# Are the events independent?

Three zinked coins are given. The probabilities for the head are $\frac{2}{5}$, $\frac{3}{5}$ and $\frac{4}{5}$. A coin is randomly selected and then thrown twice. $M_k$ denotes the event that the $k$th coin was chosen with $k = 1,2,3$. $K_j$ stands for the event that at the $j$th throw we get head, where $j = 1,2$.

I want to calculate the probability $P(K_2\mid K_1)$.

From the definition of conditional probability we get that $P(K_2\mid K_1)=\frac{P(K_2\cap K_1)}{P(K_1)}$.

Are the events $K_1$ and $K_2$ independent? Does it hold that $P(K_2\cap K_1)=P(K_2)\cdot P( K_1)$ ?

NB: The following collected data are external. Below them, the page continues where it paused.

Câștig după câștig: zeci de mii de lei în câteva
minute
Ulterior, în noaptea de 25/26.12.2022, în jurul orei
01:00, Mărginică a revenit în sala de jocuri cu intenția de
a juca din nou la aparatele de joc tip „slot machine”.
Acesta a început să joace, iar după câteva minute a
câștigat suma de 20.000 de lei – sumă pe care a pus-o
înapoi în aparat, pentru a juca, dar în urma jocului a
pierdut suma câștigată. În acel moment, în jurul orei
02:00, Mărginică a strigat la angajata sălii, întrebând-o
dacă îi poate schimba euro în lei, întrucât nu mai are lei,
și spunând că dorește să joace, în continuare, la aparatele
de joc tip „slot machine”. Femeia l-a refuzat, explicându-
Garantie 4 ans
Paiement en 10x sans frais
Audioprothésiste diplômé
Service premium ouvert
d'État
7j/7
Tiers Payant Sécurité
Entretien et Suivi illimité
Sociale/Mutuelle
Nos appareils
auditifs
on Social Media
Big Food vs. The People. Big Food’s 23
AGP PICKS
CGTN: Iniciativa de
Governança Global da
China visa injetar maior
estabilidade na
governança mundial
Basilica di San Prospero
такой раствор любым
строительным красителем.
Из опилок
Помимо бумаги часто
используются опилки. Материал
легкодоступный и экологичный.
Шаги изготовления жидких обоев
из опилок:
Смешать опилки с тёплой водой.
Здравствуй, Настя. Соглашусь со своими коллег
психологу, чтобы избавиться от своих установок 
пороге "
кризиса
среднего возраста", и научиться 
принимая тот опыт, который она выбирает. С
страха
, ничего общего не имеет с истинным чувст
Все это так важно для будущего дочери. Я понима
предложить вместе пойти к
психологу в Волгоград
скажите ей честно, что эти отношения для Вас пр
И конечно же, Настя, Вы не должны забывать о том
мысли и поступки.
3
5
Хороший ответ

#### Solutions Collecting From Web of "Are the events independent?"

The events are dependent because getting H on first toss gives more evidence that $M_3$ happened, making it more likely that I would get second head as well.

Not independent:
$$P(K_1\land K_2)=\frac13\frac25\frac25+\frac13\frac35\frac35+\frac13\frac45\frac45=\frac{29}{75}$$
and
$$P(K_j)=\frac13\frac25+\frac13\frac35+\frac13\frac45=\frac35$$